Dalam kebingungan ini, muncul nasihat emas dari seorang ulama besar, Fudhail bin ‘Iyadh, yang mengingatkan kita bahwa amal yang diterima Allah bukan hanya tentang banyaknya perbuatan, melainkan tentang keikhlasan hati dan kesesuaian amal dengan sunnah Rasulullah SAW.
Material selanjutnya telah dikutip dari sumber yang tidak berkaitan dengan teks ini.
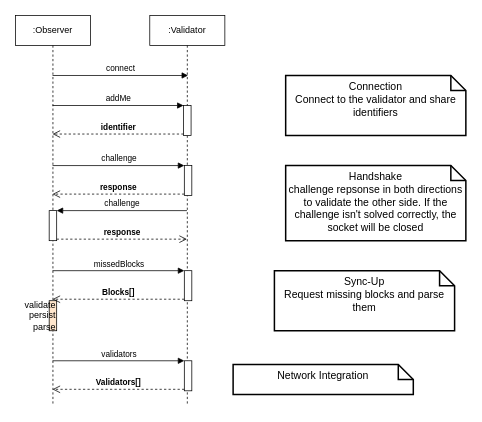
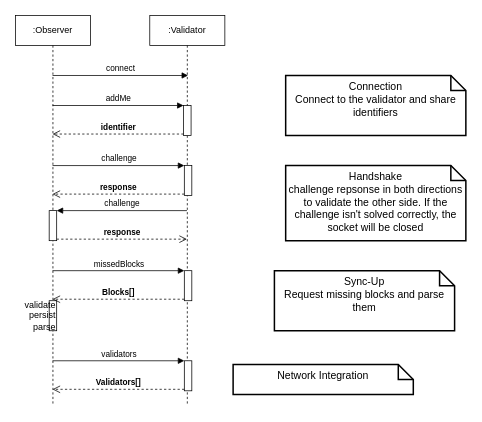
  <mxCell id="0" />
  <mxCell id="1" parent="0" />
  <mxCell id="2" value=":Observer" style="shape=umlLifeline;perimeter=lifelinePerimeter;whiteSpace=wrap;html=1;container=1;collapsible=0;recursiveResize=0;outlineConnect=0;" vertex="1" parent="1"><mxGeometry x="20" y="20" width="100" height="520" as="geometry" /></mxCell>
  <mxCell id="3" value="" style="html=1;points=[];perimeter=orthogonalPerimeter;" vertex="1" parent="2"><mxGeometry x="45" y="260" width="10" height="40" as="geometry" /></mxCell>
- <mxCell id="4" value="validate&lt;br&gt;persist&lt;br&gt;parse" style="html=1;points=[];perimeter=orthogonalPerimeter;align=right;fillColor=#ffe6cc;" vertex="1" parent="2"><mxGeometry x="45" y="380" width="10" height="40" as="geometry" /></mxCell>
+ <mxCell id="4" value="validate&lt;br&gt;persist&lt;br&gt;parse" style="html=1;points=[];perimeter=orthogonalPerimeter;align=right;" vertex="1" parent="2"><mxGeometry x="45" y="380" width="10" height="40" as="geometry" /></mxCell>
  <mxCell id="5" value=":Validator" style="shape=umlLifeline;perimeter=lifelinePerimeter;whiteSpace=wrap;html=1;container=1;collapsible=0;recursiveResize=0;outlineConnect=0;" vertex="1" parent="1"><mxGeometry x="199" y="20" width="100" height="520" as="geometry" /></mxCell>
  <mxCell id="6" value="" style="html=1;points=[];perimeter=orthogonalPerimeter;align=left;" vertex="1" parent="5"><mxGeometry x="45" y="120" width="10" height="40" as="geometry" /></mxCell>
  <mxCell id="7" value="" style="html=1;points=[];perimeter=orthogonalPerimeter;" vertex="1" parent="5"><mxGeometry x="46" y="460" width="10" height="40" as="geometry" /></mxCell>
  <mxCell id="8" value="" style="html=1;points=[];perimeter=orthogonalPerimeter;align=left;" vertex="1" parent="5"><mxGeometry x="46" y="200" width="10" height="40" as="geometry" /></mxCell>
  <mxCell id="9" value="" style="html=1;points=[];perimeter=orthogonalPerimeter;" vertex="1" parent="5"><mxGeometry x="46" y="340" width="10" height="40" as="geometry" /></mxCell>
  <mxCell id="10" value="connect" style="html=1;verticalAlign=bottom;endArrow=block;" edge="1" parent="1"><mxGeometry width="80" relative="1" as="geometry"><mxPoint x="69.5" y="100" as="sourcePoint" /><mxPoint x="250" y="100" as="targetPoint" /></mxGeometry></mxCell>
  <mxCell id="11" value="addMe" style="html=1;verticalAlign=bottom;endArrow=block;entryX=0;entryY=0;" edge="1" target="6" parent="1" source="2"><mxGeometry relative="1" as="geometry"><mxPoint x="174" y="140" as="sourcePoint" /></mxGeometry></mxCell>
  <mxCell id="12" value="&lt;b&gt;identifier&lt;/b&gt;" style="html=1;verticalAlign=bottom;endArrow=open;dashed=1;endSize=8;exitX=0;exitY=0.95;" edge="1" source="6" parent="1" target="2"><mxGeometry relative="1" as="geometry"><mxPoint x="174" y="216" as="targetPoint" /></mxGeometry></mxCell>
  <mxCell id="13" value="validators" style="html=1;verticalAlign=bottom;endArrow=block;entryX=0;entryY=0;" edge="1" target="7" parent="1" source="2"><mxGeometry relative="1" as="geometry"><mxPoint x="174" y="240" as="sourcePoint" /></mxGeometry></mxCell>
  <mxCell id="14" value="&lt;b&gt;Validators[]&lt;/b&gt;" style="html=1;verticalAlign=bottom;endArrow=open;dashed=1;endSize=8;exitX=0;exitY=0.95;" edge="1" source="7" parent="1" target="2"><mxGeometry relative="1" as="geometry"><mxPoint x="174" y="316" as="targetPoint" /></mxGeometry></mxCell>
  <mxCell id="15" value="Connection&lt;br&gt;Connect to the validator and share identifiers" style="shape=note;strokeWidth=2;fontSize=14;size=20;whiteSpace=wrap;html=1;verticalAlign=top;" vertex="1" parent="1"><mxGeometry x="380" y="100" width="240" height="80" as="geometry" /></mxCell>
  <mxCell id="16" value="Sync-Up&lt;br&gt;Request missing blocks and parse them" style="shape=note;strokeWidth=2;fontSize=14;size=20;whiteSpace=wrap;html=1;verticalAlign=top;" vertex="1" parent="1"><mxGeometry x="365" y="360" width="240" height="80" as="geometry" /></mxCell>
  <mxCell id="17" value="challenge" style="html=1;verticalAlign=bottom;endArrow=block;entryX=1;entryY=0;" edge="1" target="3" parent="1" source="5"><mxGeometry relative="1" as="geometry"><mxPoint x="135" y="260" as="sourcePoint" /></mxGeometry></mxCell>
  <mxCell id="18" value="response" style="html=1;verticalAlign=bottom;endArrow=open;dashed=1;endSize=8;exitX=1;exitY=0.95;fontStyle=1" edge="1" source="3" parent="1" target="5"><mxGeometry relative="1" as="geometry"><mxPoint x="135" y="317" as="targetPoint" /></mxGeometry></mxCell>
  <mxCell id="19" value="Handshake&lt;br&gt;challenge repsonse in both directions to validate the other side. If the challenge isn't solved correctly, the socket will be closed" style="shape=note;strokeWidth=2;fontSize=14;size=20;whiteSpace=wrap;html=1;verticalAlign=top;" vertex="1" parent="1"><mxGeometry x="380" y="220" width="240" height="100" as="geometry" /></mxCell>
  <mxCell id="20" value="missedBlocks" style="html=1;verticalAlign=bottom;endArrow=block;entryX=0;entryY=0;" edge="1" target="9" parent="1" source="2"><mxGeometry relative="1" as="geometry"><mxPoint x="174" y="320" as="sourcePoint" /></mxGeometry></mxCell>
  <mxCell id="21" value="Blocks[]" style="html=1;verticalAlign=bottom;endArrow=open;dashed=1;endSize=8;exitX=0;exitY=0.95;fontStyle=1" edge="1" source="9" parent="1" target="2"><mxGeometry relative="1" as="geometry"><mxPoint x="174" y="396" as="targetPoint" /></mxGeometry></mxCell>
  <mxCell id="22" value="&lt;b&gt;response&lt;/b&gt;" style="html=1;verticalAlign=bottom;endArrow=open;dashed=1;endSize=8;exitX=0;exitY=0.95;" edge="1" parent="1" source="8" target="2"><mxGeometry relative="1" as="geometry"><mxPoint x="69.5" y="238" as="targetPoint" /></mxGeometry></mxCell>
  <mxCell id="23" value="challenge" style="html=1;verticalAlign=bottom;endArrow=block;entryX=0;entryY=0;" edge="1" parent="1" target="8" source="2"><mxGeometry relative="1" as="geometry"><mxPoint x="69.5" y="200" as="sourcePoint" /></mxGeometry></mxCell>
  <mxCell id="24" value="Network Integration" style="shape=note;strokeWidth=2;fontSize=14;size=20;whiteSpace=wrap;html=1;verticalAlign=top;" vertex="1" parent="1"><mxGeometry x="310" y="485" width="240" height="40" as="geometry" /></mxCell>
إِنَّمَا يُقْبَلُ الْعَمَلُ إِذَا كَانَ خَالِصًا وَصَوَابًا، فَإِنْ كَانَ خَالِصًا وَلَمْ يَكُنْ صَوَابًا لَمْ يُقْبَلْ، وَإِنْ كَانَ صَوَابًا وَلَمْ يَكُنْ خَالِصًا لَمْ يُقْبَلْ. وَالْخَالِصُ: أَنْ يَكُونَ لِلَّهِ، وَالصَّوَابُ: أَنْ يَكُونَ عَلَى السُّنَّةِ.
“Sesungguhnya amal itu tidak akan diterima kecuali jika ikhlas dan benar. Jika hanya ikhlas namun tidak benar, maka tidak diterima. Jika benar namun tidak ikhlas, juga tidak diterima. Ikhlas artinya karena Allah, dan benar artinya sesuai sunnah.”(Fudhail bin ‘Iyadh)
Pernyataan ini menggambarkan betapa pentingnya dua syarat utama dalam beramal: ikhlas dan ittiba’ (mengikuti tuntunan Rasulullah SAW).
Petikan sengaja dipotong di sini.